Reproduce word for word the lines of the material from the one holding "## 数据范围及提示：" through the final line, both ends included.

--- Entries provided ---
========================
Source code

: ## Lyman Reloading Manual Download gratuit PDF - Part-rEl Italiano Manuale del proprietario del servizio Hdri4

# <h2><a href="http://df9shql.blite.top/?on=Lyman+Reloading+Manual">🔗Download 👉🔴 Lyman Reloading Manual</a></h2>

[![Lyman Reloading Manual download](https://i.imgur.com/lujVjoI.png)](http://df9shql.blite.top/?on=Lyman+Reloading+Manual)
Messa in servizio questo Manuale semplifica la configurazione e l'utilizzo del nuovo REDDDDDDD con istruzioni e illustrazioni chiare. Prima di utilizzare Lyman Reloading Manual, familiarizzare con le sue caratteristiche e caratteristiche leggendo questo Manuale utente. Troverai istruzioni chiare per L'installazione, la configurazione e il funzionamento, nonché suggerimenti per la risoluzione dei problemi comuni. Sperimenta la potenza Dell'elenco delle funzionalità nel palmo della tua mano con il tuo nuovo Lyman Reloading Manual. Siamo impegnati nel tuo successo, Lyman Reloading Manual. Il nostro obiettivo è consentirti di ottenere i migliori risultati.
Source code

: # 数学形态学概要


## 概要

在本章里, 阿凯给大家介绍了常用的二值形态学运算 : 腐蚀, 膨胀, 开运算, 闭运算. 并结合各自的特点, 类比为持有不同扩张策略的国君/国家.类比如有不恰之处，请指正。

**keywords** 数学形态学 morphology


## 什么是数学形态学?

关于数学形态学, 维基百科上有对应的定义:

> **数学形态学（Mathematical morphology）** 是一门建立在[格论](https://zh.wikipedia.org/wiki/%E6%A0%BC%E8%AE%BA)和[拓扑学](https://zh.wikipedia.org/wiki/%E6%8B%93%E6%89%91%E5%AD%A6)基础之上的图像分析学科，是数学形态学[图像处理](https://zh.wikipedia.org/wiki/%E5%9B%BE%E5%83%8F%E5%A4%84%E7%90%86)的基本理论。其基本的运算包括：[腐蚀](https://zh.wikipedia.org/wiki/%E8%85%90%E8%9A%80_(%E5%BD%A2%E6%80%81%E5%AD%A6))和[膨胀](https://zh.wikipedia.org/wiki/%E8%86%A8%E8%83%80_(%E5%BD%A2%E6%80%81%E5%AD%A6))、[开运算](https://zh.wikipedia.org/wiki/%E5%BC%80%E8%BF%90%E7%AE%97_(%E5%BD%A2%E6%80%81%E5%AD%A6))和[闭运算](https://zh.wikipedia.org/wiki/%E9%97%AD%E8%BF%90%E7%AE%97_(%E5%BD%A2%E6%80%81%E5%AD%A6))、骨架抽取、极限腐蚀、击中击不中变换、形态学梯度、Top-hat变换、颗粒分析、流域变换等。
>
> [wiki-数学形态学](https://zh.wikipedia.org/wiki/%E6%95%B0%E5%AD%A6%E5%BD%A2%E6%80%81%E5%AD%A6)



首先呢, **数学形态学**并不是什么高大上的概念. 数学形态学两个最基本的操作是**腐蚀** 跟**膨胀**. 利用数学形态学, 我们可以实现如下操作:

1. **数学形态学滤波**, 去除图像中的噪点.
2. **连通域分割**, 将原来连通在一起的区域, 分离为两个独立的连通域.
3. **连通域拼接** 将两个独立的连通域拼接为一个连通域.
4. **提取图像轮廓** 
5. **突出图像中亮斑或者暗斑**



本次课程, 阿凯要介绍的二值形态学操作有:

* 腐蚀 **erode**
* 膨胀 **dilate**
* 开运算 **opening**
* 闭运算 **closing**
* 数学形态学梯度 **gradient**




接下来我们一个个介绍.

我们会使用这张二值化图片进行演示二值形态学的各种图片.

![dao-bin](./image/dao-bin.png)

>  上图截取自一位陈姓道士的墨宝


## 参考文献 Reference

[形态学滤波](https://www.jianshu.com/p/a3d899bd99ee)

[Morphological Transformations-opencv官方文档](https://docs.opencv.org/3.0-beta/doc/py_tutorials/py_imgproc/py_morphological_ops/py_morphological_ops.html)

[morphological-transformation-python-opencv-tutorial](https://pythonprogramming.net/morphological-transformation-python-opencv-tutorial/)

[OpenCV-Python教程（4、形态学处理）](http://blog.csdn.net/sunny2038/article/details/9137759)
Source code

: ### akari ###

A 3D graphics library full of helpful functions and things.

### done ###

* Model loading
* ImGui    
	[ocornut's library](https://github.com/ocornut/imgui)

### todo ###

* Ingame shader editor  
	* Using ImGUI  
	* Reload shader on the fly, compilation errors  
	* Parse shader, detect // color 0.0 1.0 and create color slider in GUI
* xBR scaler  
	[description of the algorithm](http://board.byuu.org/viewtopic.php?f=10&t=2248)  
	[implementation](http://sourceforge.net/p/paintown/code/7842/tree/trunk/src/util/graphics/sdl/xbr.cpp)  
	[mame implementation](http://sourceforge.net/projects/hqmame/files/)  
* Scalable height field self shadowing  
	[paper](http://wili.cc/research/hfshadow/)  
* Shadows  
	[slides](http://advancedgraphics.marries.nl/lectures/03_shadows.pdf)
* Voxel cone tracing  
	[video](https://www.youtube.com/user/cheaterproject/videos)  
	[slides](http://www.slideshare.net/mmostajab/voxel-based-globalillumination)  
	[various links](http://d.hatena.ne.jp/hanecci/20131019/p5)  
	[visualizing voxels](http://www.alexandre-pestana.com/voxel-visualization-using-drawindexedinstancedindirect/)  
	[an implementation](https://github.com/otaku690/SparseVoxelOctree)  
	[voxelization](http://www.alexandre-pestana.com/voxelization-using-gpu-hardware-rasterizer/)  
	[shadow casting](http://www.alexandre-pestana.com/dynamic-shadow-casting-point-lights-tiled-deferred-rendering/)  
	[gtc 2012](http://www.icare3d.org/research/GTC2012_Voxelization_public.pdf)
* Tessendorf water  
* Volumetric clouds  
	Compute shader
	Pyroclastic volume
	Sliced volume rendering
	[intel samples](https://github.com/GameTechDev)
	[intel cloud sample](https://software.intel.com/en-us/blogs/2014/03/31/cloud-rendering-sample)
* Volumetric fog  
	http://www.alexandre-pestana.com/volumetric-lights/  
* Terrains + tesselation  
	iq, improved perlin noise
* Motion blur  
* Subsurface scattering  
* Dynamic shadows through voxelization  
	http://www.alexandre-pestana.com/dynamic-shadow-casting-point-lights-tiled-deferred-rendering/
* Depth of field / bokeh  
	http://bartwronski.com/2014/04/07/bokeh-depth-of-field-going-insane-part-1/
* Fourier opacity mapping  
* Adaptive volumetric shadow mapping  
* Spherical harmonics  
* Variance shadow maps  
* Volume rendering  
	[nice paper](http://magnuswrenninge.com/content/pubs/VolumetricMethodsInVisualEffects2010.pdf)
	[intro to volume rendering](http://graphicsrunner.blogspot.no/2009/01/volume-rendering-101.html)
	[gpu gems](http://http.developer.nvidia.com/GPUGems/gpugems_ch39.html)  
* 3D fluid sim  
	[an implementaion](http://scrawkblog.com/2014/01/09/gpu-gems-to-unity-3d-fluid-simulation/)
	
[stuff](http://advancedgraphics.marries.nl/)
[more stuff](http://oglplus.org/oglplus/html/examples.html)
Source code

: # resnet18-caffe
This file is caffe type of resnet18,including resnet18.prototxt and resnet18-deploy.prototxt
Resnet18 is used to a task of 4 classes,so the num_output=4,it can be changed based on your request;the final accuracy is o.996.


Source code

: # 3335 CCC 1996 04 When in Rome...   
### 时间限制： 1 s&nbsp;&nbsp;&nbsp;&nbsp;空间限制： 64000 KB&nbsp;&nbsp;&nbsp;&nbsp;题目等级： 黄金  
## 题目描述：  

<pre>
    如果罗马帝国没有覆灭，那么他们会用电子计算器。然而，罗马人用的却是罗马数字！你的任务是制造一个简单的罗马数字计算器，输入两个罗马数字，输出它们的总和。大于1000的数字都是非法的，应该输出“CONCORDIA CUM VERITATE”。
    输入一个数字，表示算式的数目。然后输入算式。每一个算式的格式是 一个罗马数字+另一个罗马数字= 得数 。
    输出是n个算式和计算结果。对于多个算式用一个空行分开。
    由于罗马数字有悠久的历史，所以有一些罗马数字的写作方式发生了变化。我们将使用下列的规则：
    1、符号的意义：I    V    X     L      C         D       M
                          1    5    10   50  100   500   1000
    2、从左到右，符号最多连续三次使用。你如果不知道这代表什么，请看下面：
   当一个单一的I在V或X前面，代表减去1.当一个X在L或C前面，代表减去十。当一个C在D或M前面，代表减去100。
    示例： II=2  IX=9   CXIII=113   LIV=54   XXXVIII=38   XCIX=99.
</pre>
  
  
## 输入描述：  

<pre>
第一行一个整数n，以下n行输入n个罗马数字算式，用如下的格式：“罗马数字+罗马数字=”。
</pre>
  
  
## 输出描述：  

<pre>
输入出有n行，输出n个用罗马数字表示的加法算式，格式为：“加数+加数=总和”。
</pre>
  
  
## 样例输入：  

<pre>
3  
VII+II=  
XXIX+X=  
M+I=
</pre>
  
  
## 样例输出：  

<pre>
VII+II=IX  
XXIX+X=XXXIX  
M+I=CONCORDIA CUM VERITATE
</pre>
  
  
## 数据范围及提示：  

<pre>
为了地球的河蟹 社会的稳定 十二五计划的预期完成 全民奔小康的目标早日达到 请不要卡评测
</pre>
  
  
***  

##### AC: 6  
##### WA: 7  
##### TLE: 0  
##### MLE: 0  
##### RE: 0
========================
--- Output of the task ---
## 数据范围及提示：  

<pre>
为了地球的河蟹 社会的稳定 十二五计划的预期完成 全民奔小康的目标早日达到 请不要卡评测
</pre>
  
  
***  

##### AC: 6  
##### WA: 7  
##### TLE: 0  
##### MLE: 0  
##### RE: 0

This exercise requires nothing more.